The surprises were issue and pull request templates. Issue templates ensure that everything is added in the bug report, so developers know exactly what they have to work on. Pull requests reduce clutter in the root directory.
These additions were a positive step towards making it easier for open-source developers to get their work done efficiently. The company also vowed to work on being more responsive to support requests.
Earlier this month, GitHub added emoji reactions to respond to comments and posts. You can add a thumbs up or thumbs down instead of writing out your thoughts.
“While people have been able to include emojis in responses for a long time, using them as reactions resulted in a lot of noise,” the announcement said.
“In many cases, especially on popular projects, the result is a long thread full of emoji and not much content, which makes it difficult to have a discussion.
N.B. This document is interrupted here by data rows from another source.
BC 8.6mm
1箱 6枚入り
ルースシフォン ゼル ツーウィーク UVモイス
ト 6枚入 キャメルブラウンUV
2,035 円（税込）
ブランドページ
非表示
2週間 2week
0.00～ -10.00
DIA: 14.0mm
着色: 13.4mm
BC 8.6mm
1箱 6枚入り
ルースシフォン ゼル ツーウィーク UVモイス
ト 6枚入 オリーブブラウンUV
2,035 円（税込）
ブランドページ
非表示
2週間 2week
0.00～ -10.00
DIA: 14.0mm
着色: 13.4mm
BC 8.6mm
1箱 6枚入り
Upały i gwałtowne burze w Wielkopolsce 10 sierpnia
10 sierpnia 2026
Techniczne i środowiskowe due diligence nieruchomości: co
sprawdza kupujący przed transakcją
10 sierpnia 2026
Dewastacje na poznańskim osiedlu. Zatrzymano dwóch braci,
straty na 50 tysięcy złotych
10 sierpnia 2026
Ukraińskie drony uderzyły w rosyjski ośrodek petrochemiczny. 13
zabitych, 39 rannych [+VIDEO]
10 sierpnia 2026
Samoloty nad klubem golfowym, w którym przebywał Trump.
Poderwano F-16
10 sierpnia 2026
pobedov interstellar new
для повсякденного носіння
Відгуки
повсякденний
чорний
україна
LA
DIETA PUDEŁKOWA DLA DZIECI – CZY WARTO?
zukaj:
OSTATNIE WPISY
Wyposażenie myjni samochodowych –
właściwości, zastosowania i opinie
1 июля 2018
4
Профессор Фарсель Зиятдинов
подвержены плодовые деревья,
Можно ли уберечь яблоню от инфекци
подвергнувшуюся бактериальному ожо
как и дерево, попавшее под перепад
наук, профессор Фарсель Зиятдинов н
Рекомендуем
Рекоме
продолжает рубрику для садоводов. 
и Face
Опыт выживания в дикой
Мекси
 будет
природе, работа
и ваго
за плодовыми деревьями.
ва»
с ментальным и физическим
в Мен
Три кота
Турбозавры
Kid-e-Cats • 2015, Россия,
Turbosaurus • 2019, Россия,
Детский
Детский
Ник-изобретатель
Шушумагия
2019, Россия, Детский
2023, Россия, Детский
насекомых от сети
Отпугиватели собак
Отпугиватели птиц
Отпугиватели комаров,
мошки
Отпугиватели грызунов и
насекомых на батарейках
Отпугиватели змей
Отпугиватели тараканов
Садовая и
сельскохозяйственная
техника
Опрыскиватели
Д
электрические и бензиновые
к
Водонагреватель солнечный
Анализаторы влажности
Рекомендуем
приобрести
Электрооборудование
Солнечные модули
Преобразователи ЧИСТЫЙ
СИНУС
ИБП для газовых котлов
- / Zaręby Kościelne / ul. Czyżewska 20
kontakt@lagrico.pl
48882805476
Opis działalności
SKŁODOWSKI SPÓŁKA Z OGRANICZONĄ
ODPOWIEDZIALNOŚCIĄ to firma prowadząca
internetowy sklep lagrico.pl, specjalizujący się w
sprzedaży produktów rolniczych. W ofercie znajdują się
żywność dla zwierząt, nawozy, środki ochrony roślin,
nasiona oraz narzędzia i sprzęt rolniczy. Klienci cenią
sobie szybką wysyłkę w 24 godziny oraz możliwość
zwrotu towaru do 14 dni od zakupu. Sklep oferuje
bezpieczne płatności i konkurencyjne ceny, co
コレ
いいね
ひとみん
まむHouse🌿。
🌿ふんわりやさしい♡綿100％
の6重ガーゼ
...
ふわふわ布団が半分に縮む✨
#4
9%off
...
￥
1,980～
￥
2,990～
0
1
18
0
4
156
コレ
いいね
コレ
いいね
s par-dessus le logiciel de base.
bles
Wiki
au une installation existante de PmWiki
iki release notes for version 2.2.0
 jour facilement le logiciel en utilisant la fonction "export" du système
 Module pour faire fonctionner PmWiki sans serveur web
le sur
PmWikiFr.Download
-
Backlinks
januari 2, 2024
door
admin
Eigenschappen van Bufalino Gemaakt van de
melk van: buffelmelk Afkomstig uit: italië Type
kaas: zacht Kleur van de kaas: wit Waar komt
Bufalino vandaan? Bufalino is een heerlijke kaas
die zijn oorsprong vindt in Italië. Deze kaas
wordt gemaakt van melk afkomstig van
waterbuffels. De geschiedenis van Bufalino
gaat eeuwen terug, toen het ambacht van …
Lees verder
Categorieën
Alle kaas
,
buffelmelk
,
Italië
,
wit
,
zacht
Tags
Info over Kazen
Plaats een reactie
With reactions, you can now reduce the noise in these threads.”
GitHub chose the six most relevant emojis to use as reactions.
The White House
One of the biggest pieces of GitHub news came just last week. The White House is looking into a Government-Wide Open Source Software Policy and wants input from developers. The place they’re hosting this feedback? GitHub, of course.
“This policy requires that, among other things: (1) new custom code whose development is paid for by the Federal Government be made available for reuse across Federal agencies; and (2) a portion of that new custom code be released to the public as Open Source Software (OSS),” the announcement said.
The new program states that certain agencies will have to release 20 percent of their code for consideration.
The consideration period will last until April 11, and the feedback will be analyzed and implemented after that.
GitHub Patch To Trac
Back in the State of the Word, Matt Mullenweg said that developers will soon be able to contribute to WordPress with pull requests. So far, we have yet to see that happen, and developer Ryan McCue was tired of waiting around.
“I realised I could do something about it right now as a proof-of-concept,” said McCue in his annoucement. “Trac exposes an XML-RPC interface, and GitHub exposes a REST API, so hooking the two up only requires a minimal amount of code.”
His fix is a Github Patch to Trac, which very simply allows for pull requests in WordPress. It’s a process that begins by finding your ticket, opening it in the WordPress/WordPress repo, going to the Patch to Trac page, and pulling it up. McCue’s announcement details the process. As you update, Patch will even rename your patches so you don’t have to.
“Internally, the utility uses GitHub’s API to get a patch format of the pull request, then uses Trac’s XML-RPC API to upload,” said McCue. “This requires your WordPress.org credentials, and because of cross-origin policy, also requires an intermediary server.”
This is something he would like to fix moving forward, as well as creating a bot that will automatically close requests and note where pull requests have been uploaded as a patch.
Until then, the process is working, and can be used now.
So far, 2016 has been a quite year for GitHub and things are going to keep getting better.